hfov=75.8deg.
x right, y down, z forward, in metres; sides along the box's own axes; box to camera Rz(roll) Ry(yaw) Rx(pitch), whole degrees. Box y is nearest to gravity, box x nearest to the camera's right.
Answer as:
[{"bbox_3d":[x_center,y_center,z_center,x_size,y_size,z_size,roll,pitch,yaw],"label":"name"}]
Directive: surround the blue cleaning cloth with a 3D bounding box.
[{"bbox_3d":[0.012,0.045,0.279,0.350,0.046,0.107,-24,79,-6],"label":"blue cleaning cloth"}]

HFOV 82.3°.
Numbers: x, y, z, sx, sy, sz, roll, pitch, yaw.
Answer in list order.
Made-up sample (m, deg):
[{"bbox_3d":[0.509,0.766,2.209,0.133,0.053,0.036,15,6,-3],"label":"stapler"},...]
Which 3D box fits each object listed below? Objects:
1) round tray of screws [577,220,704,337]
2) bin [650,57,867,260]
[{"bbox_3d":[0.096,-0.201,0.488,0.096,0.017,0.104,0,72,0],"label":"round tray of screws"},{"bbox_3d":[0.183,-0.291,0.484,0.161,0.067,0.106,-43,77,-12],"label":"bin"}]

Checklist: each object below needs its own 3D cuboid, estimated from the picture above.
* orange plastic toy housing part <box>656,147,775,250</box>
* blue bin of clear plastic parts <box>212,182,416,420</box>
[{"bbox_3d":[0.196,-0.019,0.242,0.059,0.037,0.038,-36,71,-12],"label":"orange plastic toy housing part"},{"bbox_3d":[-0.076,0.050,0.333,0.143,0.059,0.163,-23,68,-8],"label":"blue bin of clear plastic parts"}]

§ **Exercise details**: Every record, copied exactly, is the expected answer.

§ **Answer box**:
hfov=75.8deg.
x right, y down, z forward, in metres; sides along the box's own axes; box to camera Rz(roll) Ry(yaw) Rx(pitch), whole degrees. Box y is nearest to gravity, box x nearest to the camera's right.
Answer as:
[{"bbox_3d":[x_center,y_center,z_center,x_size,y_size,z_size,roll,pitch,yaw],"label":"name"}]
Directive: surround the blue cleaning cloth with a 3D bounding box.
[{"bbox_3d":[0.012,0.045,0.279,0.350,0.046,0.107,-24,79,-6],"label":"blue cleaning cloth"}]

HFOV 82.3°.
Numbers: x, y, z, sx, sy, sz, roll, pitch, yaw.
Answer in list order.
Made-up sample (m, deg):
[{"bbox_3d":[0.509,0.766,2.209,0.133,0.053,0.036,15,6,-3],"label":"stapler"},...]
Which 3D box fits each object listed below? Objects:
1) round tray of screws [577,220,704,337]
2) bin [650,57,867,260]
[{"bbox_3d":[0.096,-0.201,0.488,0.096,0.017,0.104,0,72,0],"label":"round tray of screws"},{"bbox_3d":[0.183,-0.291,0.484,0.161,0.067,0.106,-43,77,-12],"label":"bin"}]

Checklist: each object below needs its own 3D cuboid, estimated from the picture above.
* orange plastic toy housing part <box>656,147,775,250</box>
* blue bin of clear plastic parts <box>212,182,416,420</box>
[{"bbox_3d":[0.196,-0.019,0.242,0.059,0.037,0.038,-36,71,-12],"label":"orange plastic toy housing part"},{"bbox_3d":[-0.076,0.050,0.333,0.143,0.059,0.163,-23,68,-8],"label":"blue bin of clear plastic parts"}]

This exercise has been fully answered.